Our study undertook an innovative approach using a clustering algorithm to identify different clinical phenotypes of patients hospitalized with COVID-19 with varying infection viral load to assess the role of remdesivir use in terms of mortality. We documented significant differences in this important outcome amongst clusters. These results are of great importance as they confirm that those patients with higher viral load benefitted more, even in terms of reduced mortality, from remdesivir use. Moreover, our results highlight the potential use of computers, especially with their ability to cluster patients, to improve the decision-making process in relation to antiviral use.

Remdesivir received definitive approval by health authorities as COVID-19 treatment in October 2020. However, two trials assessing the impact of remdesivir use on outcomes in patients with COVID-19 did not find any benefits in clinical improvement or mortality. Amongst the 237 randomized patients in the first study, the median time from symptom onset to remdesivir use was 11 days; 19% of patients had undetectable viral RNA in rRT-PCR at trial inclusion; and 32% of patients had a lymphocyte count of more than 1000 when remdesivir was started [7]. The second study had no data reporting patient characteristics in relation to any of these variables [8]. Data on Ct values in rRT-PCR at COVID-19 diagnosis were lacking in both studies.

Conversely, other trials demonstrated clinical benefits from the use of remdesivir [2, 5, 7, 8, 11, 12]. This benefit was more pronounced in patients who had shorter pre-admission duration of symptoms. Data on lymphocyte count or Ct in rRT-PCR at diagnosis were not reported.

In our study the clustering K-means method optimally classifies patients depending on the viral load and a worse response to viral infection—as defined by lower Ct of rRT-PCR and lymphocyte count at COVID-19 diagnosis and shorter pre-test duration of symptoms—and it helps to draw a clear clinical picture of different mortality rates. These findings are consistent with those previously reported in clinical studies [17, 23,24,25] and strengthen the link between viral load and mortality. Furthermore, these observations reinforce the idea that administering early antiviral treatment should be important in improving mortality of specific patients hospitalized with COVID-19.

Studies on the impact of new antiviral strategies in patients with COVID-19 have been recently conducted. All these therapeutic approaches have mainly been tested on patients within the initial days following a COVID-19 diagnosis; results are encouraging [26,27,28,29,30]. Our study shows that controversial results may be explained by the heterogeneity of patient characteristics at inclusion. Thus, researchers evaluating the impact of treatments on COVID-19 prognosis should describe those phenotypes more precisely to better explain why those treatments are beneficial in some cases while not in others. In this context, providing clustering methods that assist physicians with objectively classifying patients and/or analyzing a large number of variables will be breakthrough in medicine. This methodology makes it possible to have objective, reproducible classifications, available with a small, 24/7 computer support tool for all physicians, irrespective of their expertise. The use of clustering algorithms in medical research remains scarce, and some authors have expressed concern about the black box that some algorithms or clustering performed by a computer may represent [21]. However, studies such as ours, in which computers perform clustering of patients based on variables determined by our team, and confirm results in an external validation cohort, strengthen our confidence in these techniques. To our knowledge, this is the first study that demonstrated the impact of a specific antiviral treatment in patients classified with an unsupervised clustering algorithm and confirmed the results using an external validation cohort.
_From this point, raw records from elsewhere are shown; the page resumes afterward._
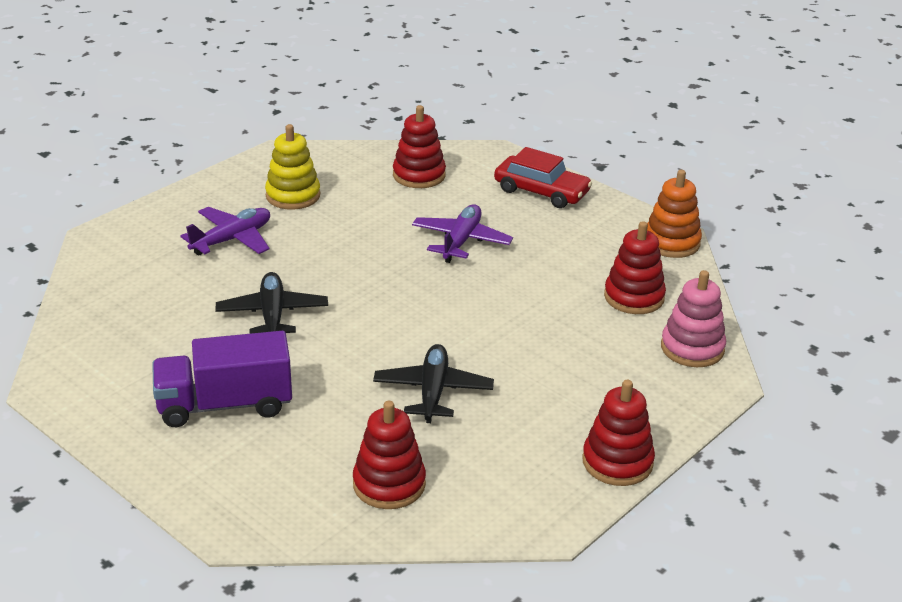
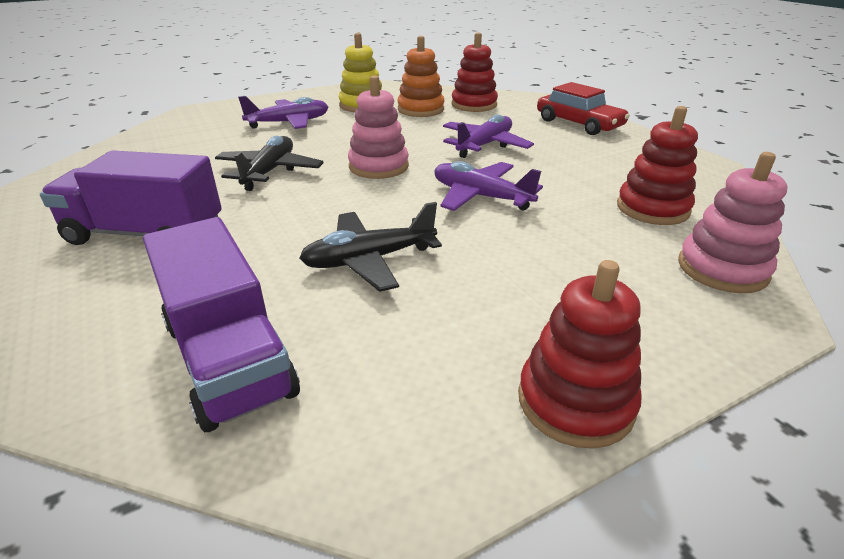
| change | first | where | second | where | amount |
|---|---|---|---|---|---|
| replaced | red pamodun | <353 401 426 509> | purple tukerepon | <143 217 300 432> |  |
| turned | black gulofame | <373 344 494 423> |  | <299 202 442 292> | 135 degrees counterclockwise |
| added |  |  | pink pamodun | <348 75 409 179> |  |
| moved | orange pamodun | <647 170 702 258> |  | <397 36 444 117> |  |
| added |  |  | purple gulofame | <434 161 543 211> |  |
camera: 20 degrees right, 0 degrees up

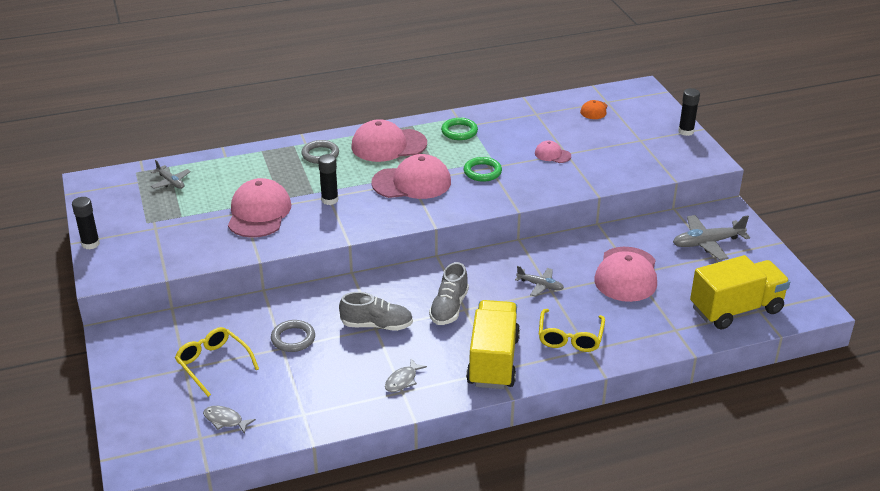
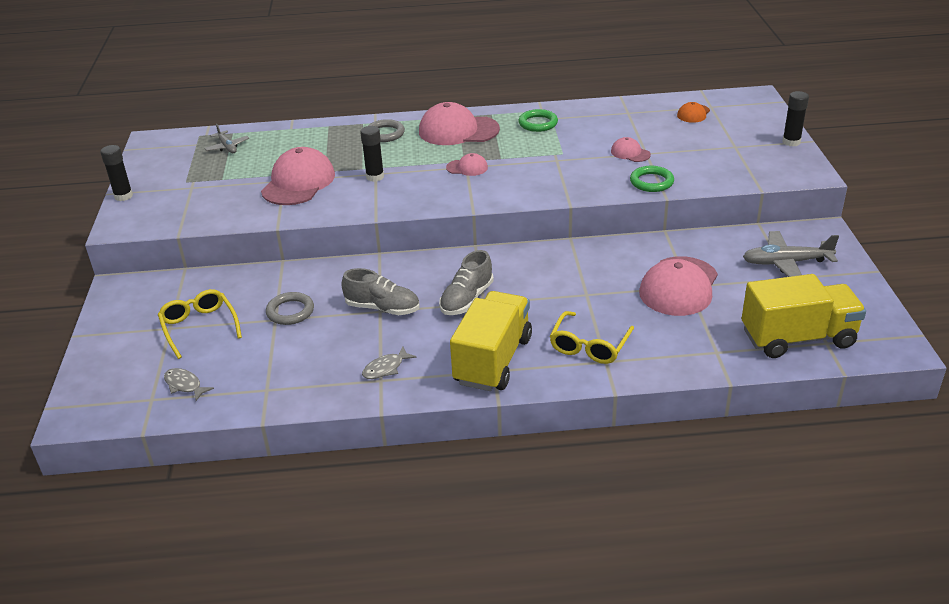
| change | first | where | second | where | amount |
|---|---|---|---|---|---|
| resized | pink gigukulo | <371 154 451 199> |  | <446 153 488 176> | x0.49 |
| moved | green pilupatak | <464 157 502 182> |  | <630 166 674 192> |  |
| removed | grey gulofame | <515 266 564 297> |  |  |  |
camera: 15 degrees right, 0 degrees up

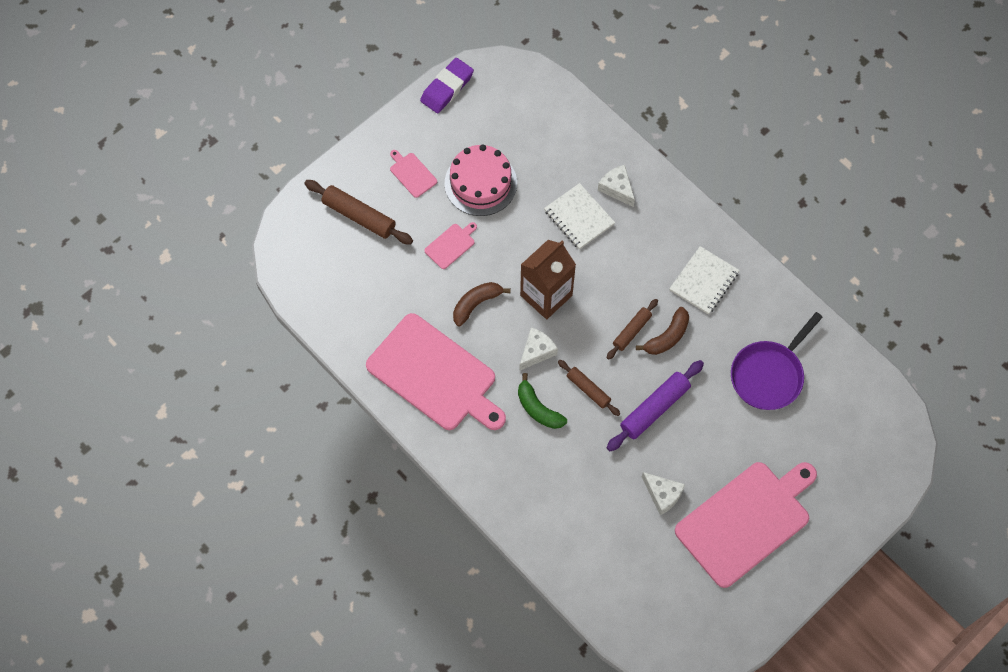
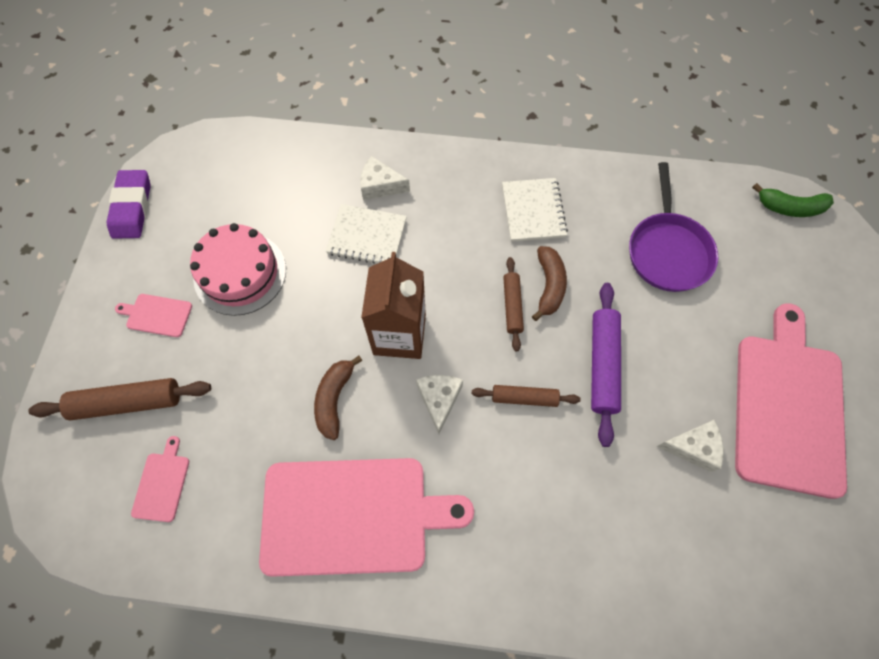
| change | first | where | second | where | amount |
|---|---|---|---|---|---|
| moved | pink bosepan | <424 222 477 269> |  | <131 436 189 522> |  |
| moved | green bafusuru | <518 373 567 429> |  | <752 183 834 217> |  |
camera: 40 degrees left, 0 degrees up

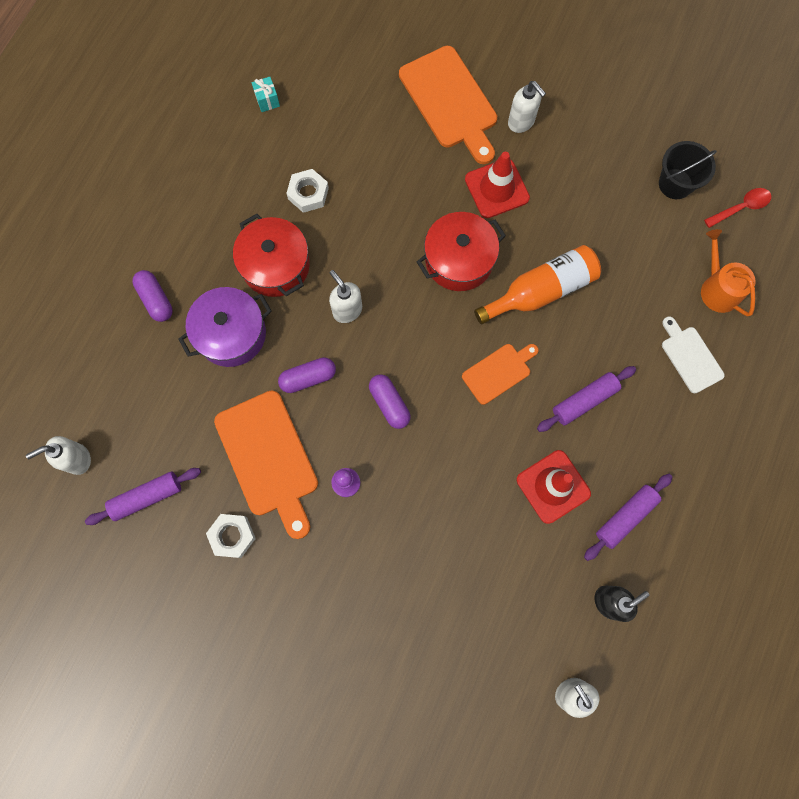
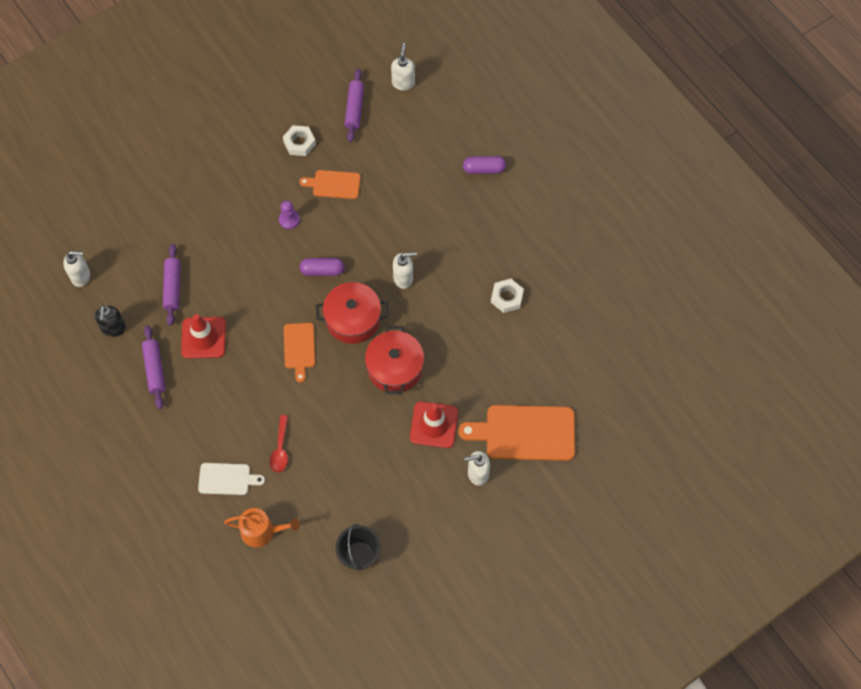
| change | first | where | second | where | amount |
|---|---|---|---|---|---|
| moved | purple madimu | <537 366 636 432> |  | <163 244 181 326> |  |
| moved | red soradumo | <704 188 771 228> |  | <270 415 288 473> |  |
| resized | orange bosepan | <214 390 318 539> |  | <300 170 361 199> | x0.56 |
| moved | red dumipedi | <233 214 310 297> |  | <316 282 388 344> |  |
| removed | purple dumipedi | <178 287 272 367> |  |  |  |
| removed | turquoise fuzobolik | <252 77 280 112> |  |  |  |
| removed | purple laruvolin | <278 357 336 393> |  |  |  |
| removed | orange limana | <474 245 601 324> |  |  |  |
camera: 120 degrees right, 10 degrees down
The main limitations of our study include the following. First, we did not have any information on the specific SARS-CoV-2 variants in our patients. The most frequent circulating variants throughout the study period included SARS-CoV-2 Wuhan-1 and B.1.1.7 (alpha). Further studies are necessary to analyze whether our results could be extrapolated to other new viral variants, as susceptibility of SARS-CoV-2 to the antiviral may potentially change according to the appearance of mutations in the antiviral target. Second, we have no information on patients’ vaccine status. As a result of the study period, most patients in this cohort were not vaccinated. The results in the vaccinated population might be different. Indeed, in our study, viral load and the potential host response to SARS-CoV-2 were analyzed directly by Ct of rRT-PCR and indirectly by lymphocyte count and pre-test duration of symptoms. It would be plausible to consider modifications in these variables due to vaccination and SARS-CoV-2 new variants’ susceptibility to current vaccination regimen. That stated, there is a need for future studies to investigate the impact of these values, particularly among vaccinated patients, on the relationship between prognosis and the use of remdesivir. Finally, we focus on mortality, and other potential benefits of remdesivir in outcomes are not analyzed. Another important aspect to be further investigated in the future is the evolution of the clinical phenotype of COVID-19 during pandemic waves. Examining the evolution of viral phenotypes throughout the pandemic, as well as their relationship with secondary inflammation due to COVID-19, would be of interest. This knowledge could guide us in understanding the importance of antiviral strategies compared to other COVID-19 treatments, with a more focused approach on controlling inflammation.